最终他美丽的情人就在身下承受着他给的所有火热。

雷洛高潮之后有些失神。他大略知道阿豪把他抱上沙发,舔过他的柱身,把他身上所有乳白色的液体都清理干净,包括他黑色的丝绸马甲上喷溅的些许。

不知为何他竟有些害羞的用袖子盖住了眼睛。

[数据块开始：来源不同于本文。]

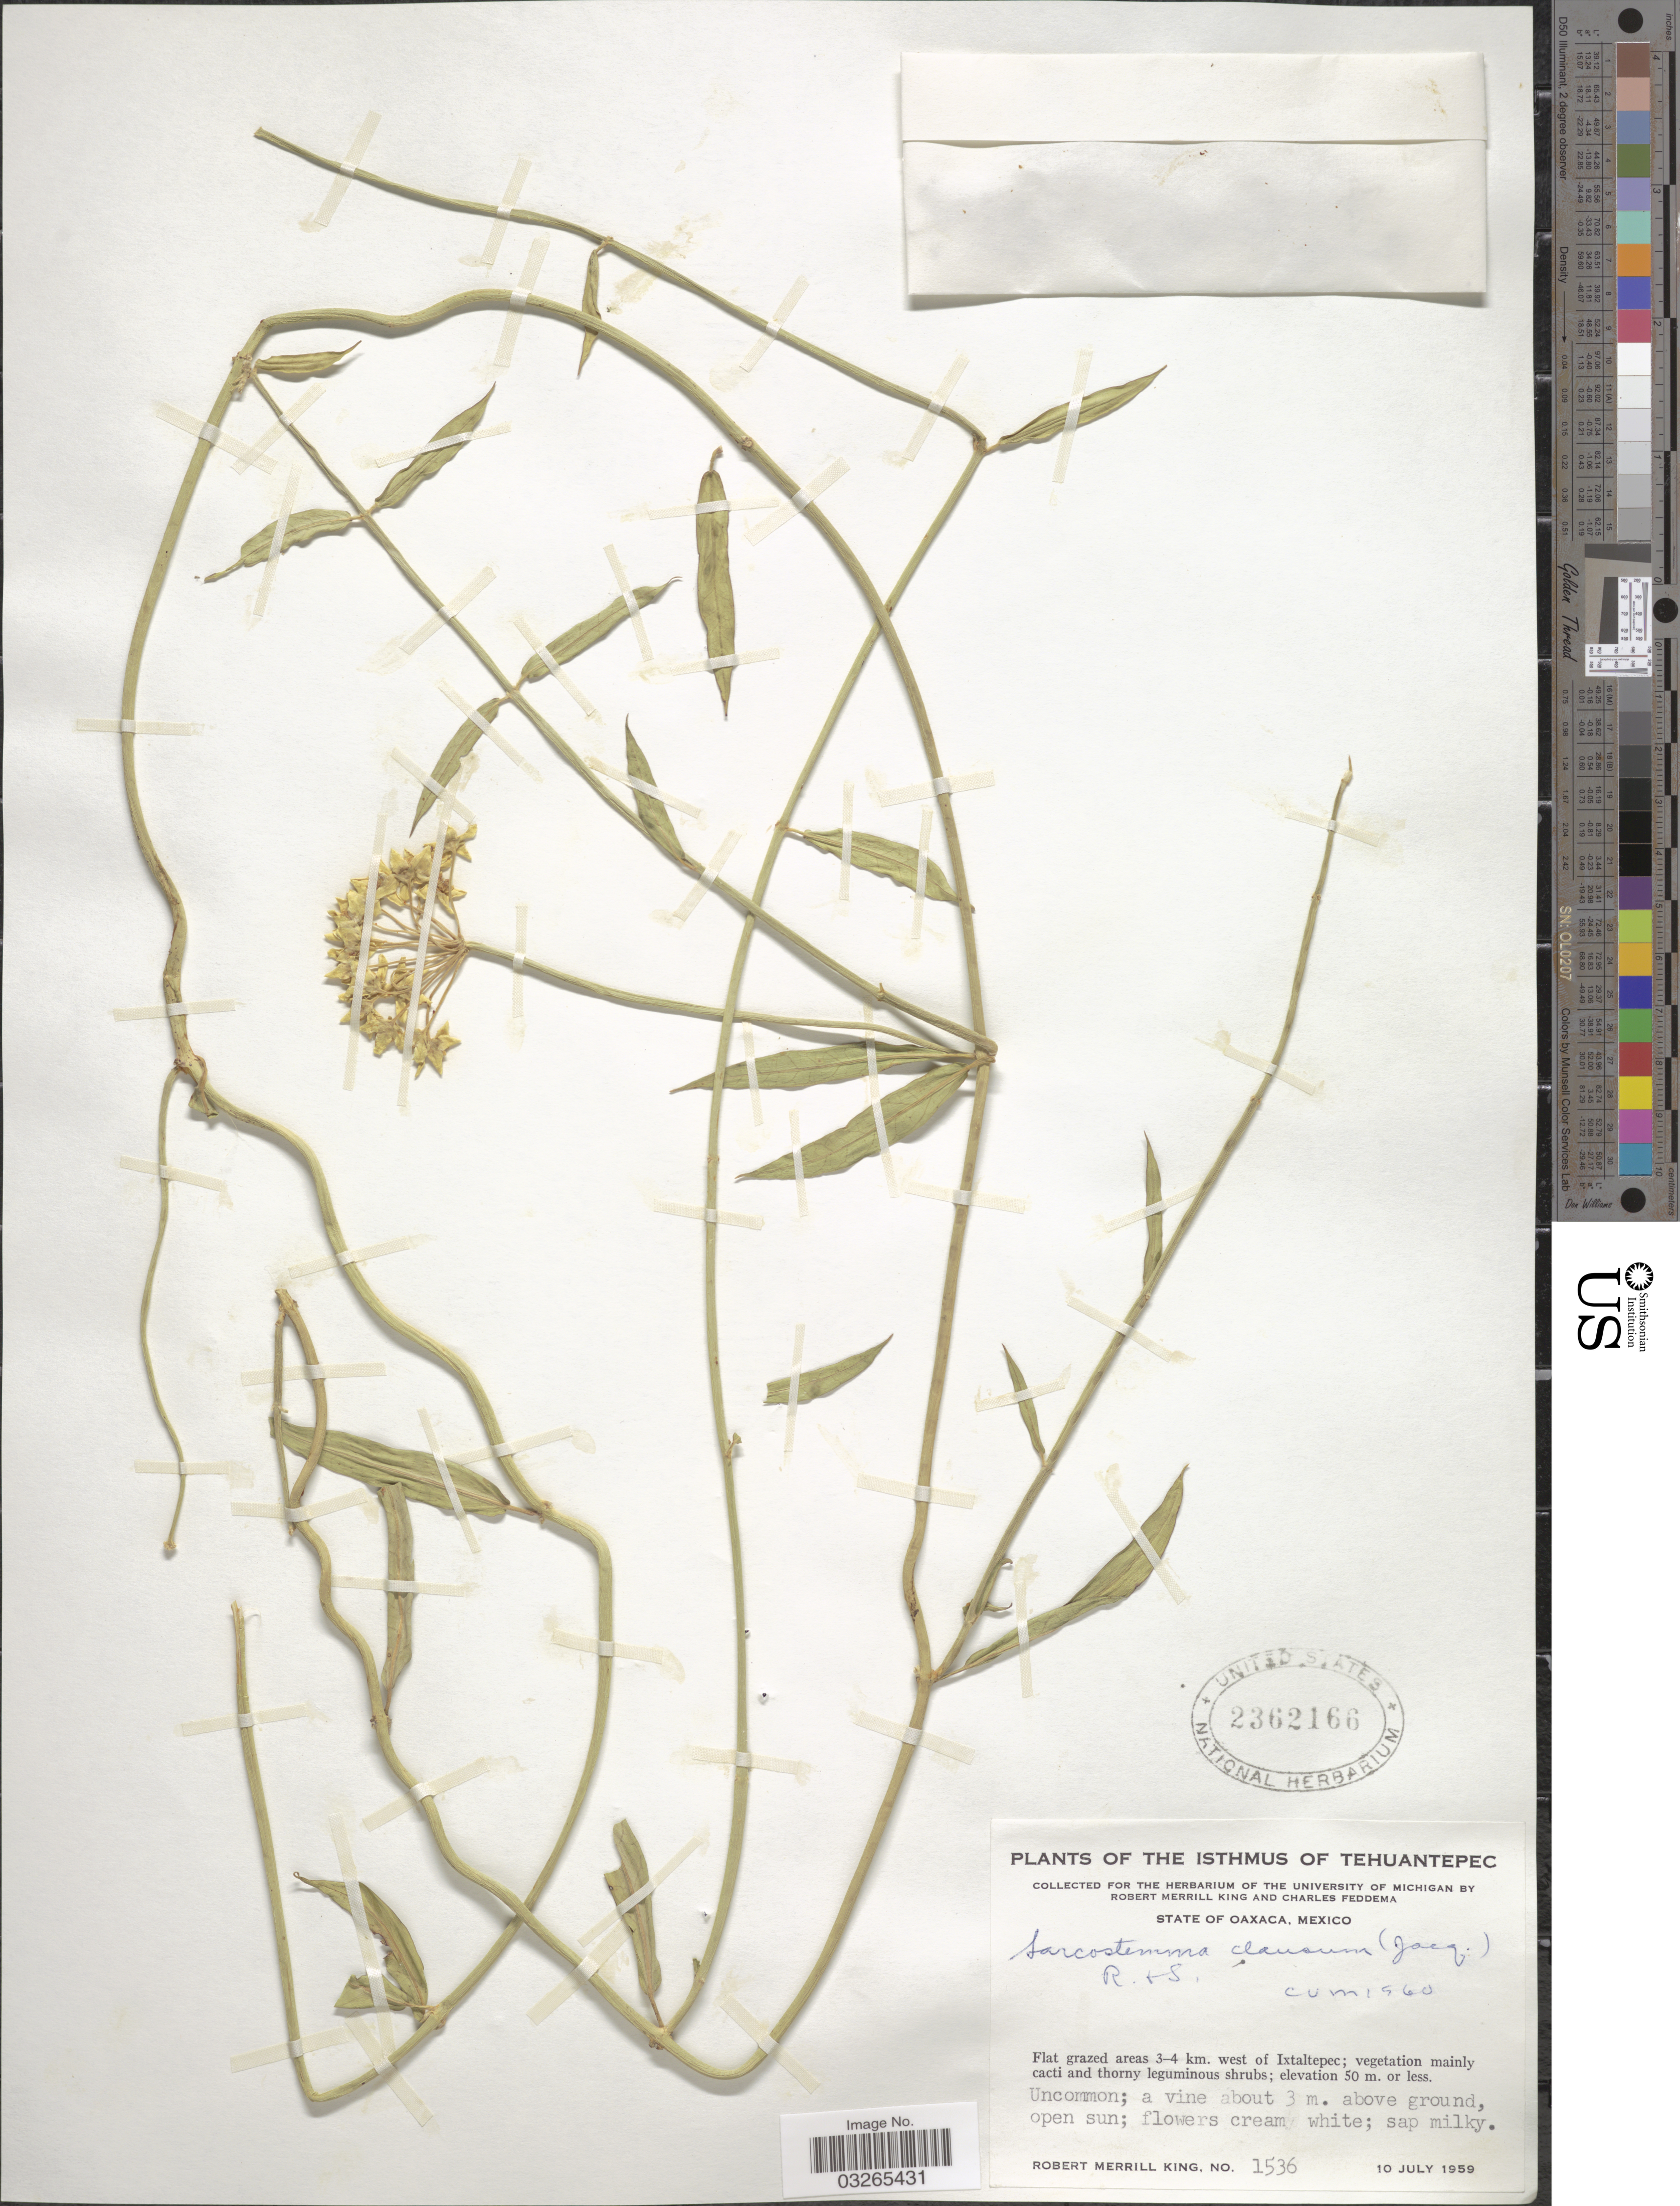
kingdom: Plantae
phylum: Tracheophyta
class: Magnoliopsida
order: Gentianales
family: Apocynaceae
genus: Sarcostemma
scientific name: Sarcostemma clausum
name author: (Jacq.) Schult.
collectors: R. M. King & C. Feddema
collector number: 1536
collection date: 1959-07-10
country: Mexico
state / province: Oaxaca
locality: Isthmus of Tehuantepec. Flat grazed areas 3-4 km. west of Ixtaltepec.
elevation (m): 50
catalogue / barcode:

阿豪帮他穿回了裤子,温柔的拿开了他的手腕,在他嘴角亲了亲,又吻了他紧闭的眼睛,最终用舌头撬开他的嘴唇,吻他,让他尝到了自己的味道。

“洛哥,差不多要回去送客了哦”

阿豪在他耳边说道。

他一瞬间好厌烦外面的世界,只想在这里呆到天荒地老。

但雷洛还是慢慢睁开眼睛,看着自己的卷毛情人,拍了拍他的脸颊,笑着说,那还不扶我起来。

他看到了玻璃窗上自己留下的欢愉痕迹,告诉自己不打紧,阿豪会处理的。

他直起身体整理了下衬衫,昂首走出了小屋。